Australia has faced the problem of migrants and refugees arriving by sea for some years.  To prevent tragic deaths on boat journeys, the country has adopted a tough policy of processing asylum claims offshore.

The scenes in Europe of desperate people, often exploited by people trafficking criminals, risking and sometimes losing their lives in container lorries or on overcrowded boats, has upset many of my constituents.

The line between economic migrants - those in search of a better life - and refugees - those fleeing persecution - is often hard to draw.

But even if every economic migrant is turned away, the UN Refugee Agency says that last year nearly 20 million people globally fled from persecution or armed conflict, and that 4 million Syrians are now refugees.
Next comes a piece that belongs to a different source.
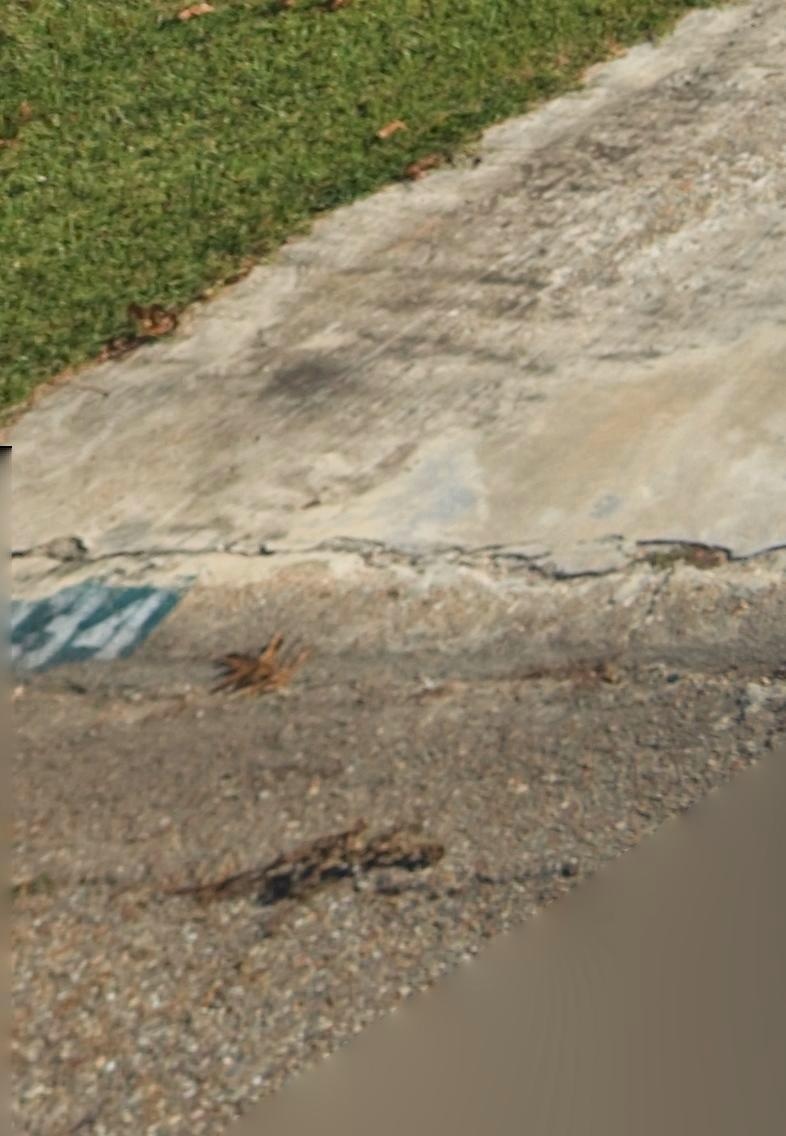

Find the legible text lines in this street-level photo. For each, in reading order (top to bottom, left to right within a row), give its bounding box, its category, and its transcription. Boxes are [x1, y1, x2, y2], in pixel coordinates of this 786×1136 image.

We should not turn our backs on those fleeing for their lives.  Equally, no country can simply open its borders to allow unlimited migration.  These principles must apply.

First, we need limits on migration, so that we can balance the economic advantages against pressure on communities and services. 

Second, we must have proper border controls.  The UK's decision not to participate in the EU's Schengen Agreement, which opens borders between participating countries, looks as wise as not joining the euro.

Third, we should help genuine asylum seekers, those for whom it would be too dangerous to return home.

Fourth, we should take more action to tackle the problems at source, whether it is through promoting economic development in poorer countries, providing relief, or being ready to intervene to prevent humanitarian disasters.

There are no easy answers to these problems.  But open borders, and a failure of resolve to confront those who persecute innocent people, has made them worse.